_To do_: From top to bottom, retype the data exactly, passing over any picture.

Items listed in a dataset:
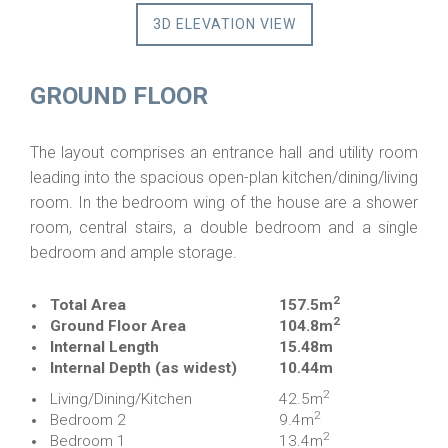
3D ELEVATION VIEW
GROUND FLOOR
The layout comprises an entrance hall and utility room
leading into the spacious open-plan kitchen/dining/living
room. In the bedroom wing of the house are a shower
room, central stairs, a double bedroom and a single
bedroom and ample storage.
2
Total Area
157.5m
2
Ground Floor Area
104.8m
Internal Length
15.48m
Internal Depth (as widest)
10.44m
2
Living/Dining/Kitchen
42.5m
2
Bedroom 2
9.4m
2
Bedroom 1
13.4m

_Exercise answer_:
3D ELEVATION VIEW
GROUND FLOOR
The layout comprises an entrance hall and utility room
leading into the spacious open-plan kitchen/dining/living
room. In the bedroom wing of the house are a shower
room, central stairs, a double bedroom and a single
bedroom and ample storage.
2
Total Area
157.5m
2
Ground Floor Area
104.8m
Internal Length
15.48m
Internal Depth (as widest)
10.44m
2
Living/Dining/Kitchen
42.5m
2
Bedroom 2
9.4m
2
Bedroom 1
13.4m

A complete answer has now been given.